**GOAL OF THE EXERCISE:** Whenever a line in the data holds the string "about", pull that line out.

**RECORDS SUPPLIED:**
********************

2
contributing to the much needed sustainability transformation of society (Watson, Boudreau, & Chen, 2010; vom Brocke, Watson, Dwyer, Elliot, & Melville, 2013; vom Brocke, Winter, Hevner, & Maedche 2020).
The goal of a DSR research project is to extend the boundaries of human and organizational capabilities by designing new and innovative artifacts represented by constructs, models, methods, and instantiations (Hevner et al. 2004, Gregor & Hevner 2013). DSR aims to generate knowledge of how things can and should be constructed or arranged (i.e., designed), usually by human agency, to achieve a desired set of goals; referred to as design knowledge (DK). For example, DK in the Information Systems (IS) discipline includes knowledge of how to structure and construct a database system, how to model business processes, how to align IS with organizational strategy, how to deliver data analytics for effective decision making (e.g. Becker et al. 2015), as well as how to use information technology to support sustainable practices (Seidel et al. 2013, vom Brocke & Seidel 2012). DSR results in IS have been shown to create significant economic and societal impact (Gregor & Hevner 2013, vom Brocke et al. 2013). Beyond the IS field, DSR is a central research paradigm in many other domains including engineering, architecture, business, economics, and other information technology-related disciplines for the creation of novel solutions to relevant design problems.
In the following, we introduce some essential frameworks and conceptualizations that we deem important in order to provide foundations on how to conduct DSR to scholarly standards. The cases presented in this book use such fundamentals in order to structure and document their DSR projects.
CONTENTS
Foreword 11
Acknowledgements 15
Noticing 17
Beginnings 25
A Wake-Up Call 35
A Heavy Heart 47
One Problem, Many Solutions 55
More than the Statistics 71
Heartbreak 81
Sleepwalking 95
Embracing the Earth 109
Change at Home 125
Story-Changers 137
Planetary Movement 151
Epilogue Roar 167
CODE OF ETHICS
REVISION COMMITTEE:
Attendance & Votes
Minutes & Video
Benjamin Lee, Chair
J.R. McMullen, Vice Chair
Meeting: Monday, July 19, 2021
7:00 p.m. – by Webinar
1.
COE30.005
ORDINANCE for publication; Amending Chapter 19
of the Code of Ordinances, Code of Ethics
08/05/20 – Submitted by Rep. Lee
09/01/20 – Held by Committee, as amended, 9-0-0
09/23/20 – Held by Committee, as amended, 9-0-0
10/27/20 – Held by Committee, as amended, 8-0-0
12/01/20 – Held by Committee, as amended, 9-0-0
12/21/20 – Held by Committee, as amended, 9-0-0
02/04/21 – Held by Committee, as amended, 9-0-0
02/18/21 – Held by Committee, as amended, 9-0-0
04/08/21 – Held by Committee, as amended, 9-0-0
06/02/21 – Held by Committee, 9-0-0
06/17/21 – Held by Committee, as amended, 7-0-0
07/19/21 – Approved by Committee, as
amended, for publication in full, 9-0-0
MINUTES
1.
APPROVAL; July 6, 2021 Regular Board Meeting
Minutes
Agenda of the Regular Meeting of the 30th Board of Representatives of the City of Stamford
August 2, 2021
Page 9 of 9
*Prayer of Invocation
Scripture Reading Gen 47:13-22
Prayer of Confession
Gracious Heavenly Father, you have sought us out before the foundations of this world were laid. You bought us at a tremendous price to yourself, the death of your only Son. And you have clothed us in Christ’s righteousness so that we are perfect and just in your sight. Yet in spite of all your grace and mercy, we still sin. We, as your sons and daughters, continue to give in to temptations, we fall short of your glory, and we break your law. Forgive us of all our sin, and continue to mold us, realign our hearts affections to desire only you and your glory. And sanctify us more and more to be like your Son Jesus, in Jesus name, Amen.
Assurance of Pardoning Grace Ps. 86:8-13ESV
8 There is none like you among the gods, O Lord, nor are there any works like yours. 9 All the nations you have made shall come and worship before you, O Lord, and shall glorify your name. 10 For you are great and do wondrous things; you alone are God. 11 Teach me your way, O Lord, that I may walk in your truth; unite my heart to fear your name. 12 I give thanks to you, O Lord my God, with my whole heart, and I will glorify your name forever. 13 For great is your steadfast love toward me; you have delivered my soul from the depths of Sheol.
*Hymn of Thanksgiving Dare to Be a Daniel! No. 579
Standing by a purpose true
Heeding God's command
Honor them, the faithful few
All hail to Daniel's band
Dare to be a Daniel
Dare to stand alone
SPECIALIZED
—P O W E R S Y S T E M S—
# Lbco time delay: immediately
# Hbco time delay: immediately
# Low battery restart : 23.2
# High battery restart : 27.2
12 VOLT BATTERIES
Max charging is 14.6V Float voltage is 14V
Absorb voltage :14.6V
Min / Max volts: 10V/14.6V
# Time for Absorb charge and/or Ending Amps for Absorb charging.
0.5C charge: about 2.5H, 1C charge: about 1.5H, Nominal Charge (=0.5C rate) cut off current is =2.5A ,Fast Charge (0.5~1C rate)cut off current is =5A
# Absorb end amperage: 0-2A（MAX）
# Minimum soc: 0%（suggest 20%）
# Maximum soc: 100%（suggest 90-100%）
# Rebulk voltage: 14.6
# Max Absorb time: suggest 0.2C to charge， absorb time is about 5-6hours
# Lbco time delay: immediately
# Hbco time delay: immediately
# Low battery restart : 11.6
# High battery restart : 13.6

********************

**COMPLETED EXERCISE:**
0.5C charge: about 2.5H, 1C charge: about 1.5H, Nominal Charge (=0.5C rate) cut off current is =2.5A ,Fast Charge (0.5~1C rate)cut off current is =5A
# Max Absorb time: suggest 0.2C to charge， absorb time is about 5-6hours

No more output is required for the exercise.